In reality, the type of marriage that is favored by the opponents of gay marriage—heterosexual marriage—is not being threatened, as no one is contending that heterosexual marriage must end. Nor is anyone forcing the opponents to attend a gay wedding, to have gay couples as friends, or to agree with their decision to get married. Their objection, at its very core, is that they want the government to perpetuate their religious worldview and force on gay couples that world view’s formula for marriage. This is similar to what is being asserted in the arguments by for-profit business owners against health insurance coverage for reproductive health care—it is not that their beliefs are being burdened, but rather that they want to force non-believers to follow their practices. These are dangerous steps toward theocracy, which have no place in the American system, and certainly are not legitimate reasons to support DOMA.
Thus, the Windsor decision rests on an amalgam of constitutional principles. If the federal government had plenary or primary authority over the definition of marriage, then perhaps DOMA would have been constitutional, but it also would have been unnecessary, because Congress could have controlled the issue! Congress has known from the beginning that its members don’t have primary authority over marriage, as evidenced by the fact they enacted DOMA, and not a law that mandated marriage between a man and a woman. The conservatives, moreover, floated constitutional amendments to require marriages be heterosexual, which also are a concession that it would take a constitutional amendment to give the federal government that authority and power over marriage. In the end, the structure of the Constitution, the settled power over marriage in the states, and the singling out of same-sex couples combined to take down DOMA.
The upshot is that same-sex couples and their friends and families will have 14 jurisdictions, including the District of Columbia, where they will be able to marry and where they also will be able to receive the identical federal benefits received by heterosexual couples. But there are 37 states left to persuade, and in those states, federal benefits for married couples can be limited to heterosexual couples. The former truly is great news, even if the latter is not easy news.
And yet in Shelby County v. Holder, this same Court seems to have rejected the structure argument altogether. Opinion weeks like this makes wonder about the bi-polar nature of SCOTUS. What happened to deferring to Congressional findings of fact? It is not as though the VRA had not been recently re-approved.
An excellent legal analysis by Prof. Hamilton. Well worth the time
to read and analyze.

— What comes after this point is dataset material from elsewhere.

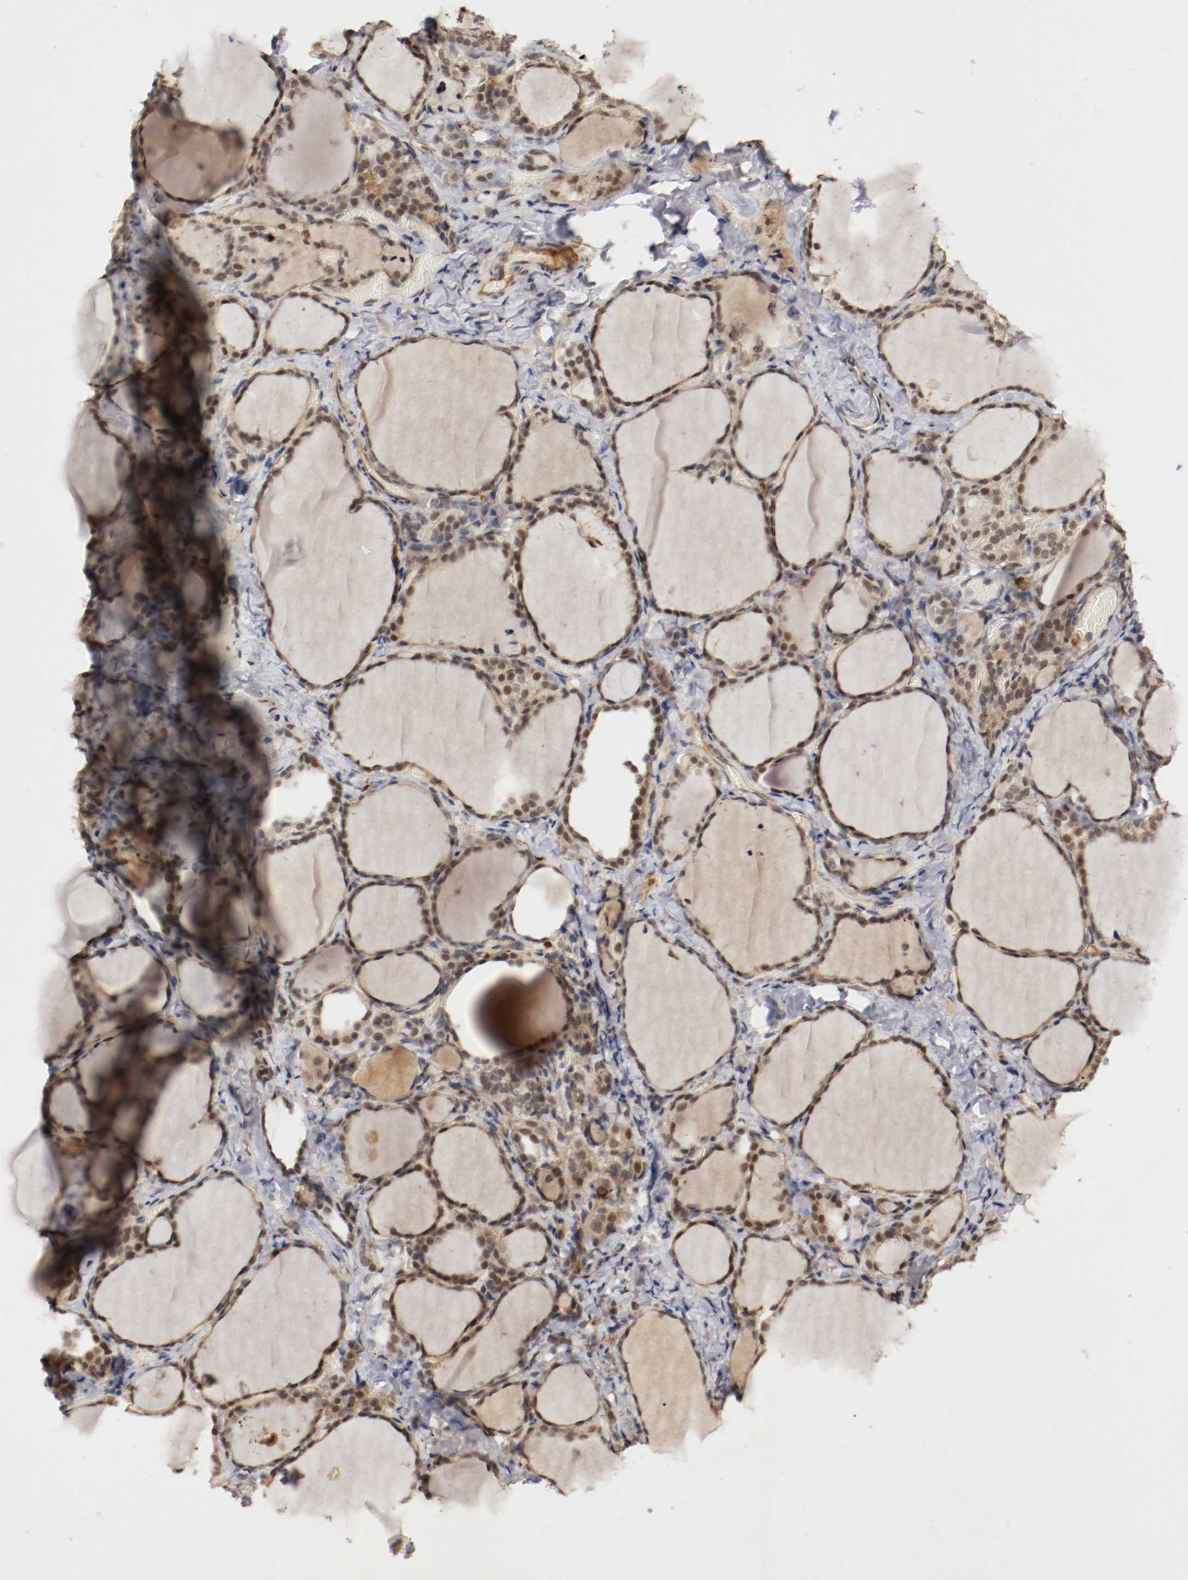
{"staining": {"intensity": "moderate", "quantity": ">75%", "location": "cytoplasmic/membranous,nuclear"}, "tissue": "thyroid gland", "cell_type": "Glandular cells", "image_type": "normal", "snomed": [{"axis": "morphology", "description": "Normal tissue, NOS"}, {"axis": "morphology", "description": "Papillary adenocarcinoma, NOS"}, {"axis": "topography", "description": "Thyroid gland"}], "caption": "Immunohistochemical staining of normal thyroid gland displays moderate cytoplasmic/membranous,nuclear protein positivity in approximately >75% of glandular cells. Using DAB (brown) and hematoxylin (blue) stains, captured at high magnification using brightfield microscopy.", "gene": "DNMT3B", "patient": {"sex": "female", "age": 30}}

However, Prof. Hamilton digresses into a bit of
social commentary which appears to be on slightly shakier grounds. For
instance, Prof. Hamilton asserts that “no one is contending that
heterosexual marriage must end.” To the contrary, gay activist Masha
Gessen has candidly and expressly stated, to great applause, that this
is the true goal behind the “gay marriage” movement. I don’t have any
idea if Ms. Gessen’s position is actually widely accepted, but the fact
that there is such thinking on the part of some activists must be
noted. I also question the rather simplistic manner in which Prof.
Hamilton frames the issues regarding insurance coverage for
reproductive health care.
Anyway, thank you for a very worthwhile article.
The term “no one” like “never” is usually used to mean “generally speaking” and the fact some activist makes a statement of this sort doesn’t change that. When someone says “no one does that,” you usually can find someone who does, but the statement is still mostly true.